BTW, after writing it down, we can find that perhaps it is not necessary (for 
S1) to explicitly introduce a special vscale. Another approach is that we can 
mark an SVE scope, and use a normal tvm variable `n` to mark the sve extent.

```python
# note vscale = n
n = T.let(call(tvm.builtin.vscale(), ()))

for y in range(64):
  for x in range(64 // n):
    with T.sve_scope(n) as tid:
      a0: vector<vscale> = A[y, tid + n * x]
      b0: scalar = B[y]
      b1: vector<vscale> =  b0 + 1
      c0: scalar = a0 * b0
      C[y, tid + n * 4 * i] = c0
```

This circles back to our questions about how to deal with `vscale`. My feeling 
is that having a special intrin marking it(and use call) would be useful once 
per function(or SVE scope). Then we can reuse normal arithmetic analysis built 
for integer variables, without worrying too much about a special vscale. 

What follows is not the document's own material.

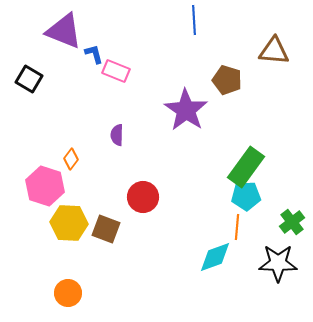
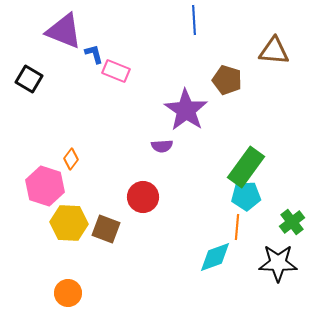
purple semicircle: moved 45 px right, 11 px down; rotated 95 degrees counterclockwise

Generalizing things a bit, say we are looking into higher dimensional 
instructions(e.g. SME), likely we need two or more variables (instead of a 
single vscale). Introducing a new variable node for each can become less 
tractable, but the reality is that we just need to be able to know that they 
are variables, and be able to track them through context, so having a var with 
annotation somewhere likely can serve similar purposes.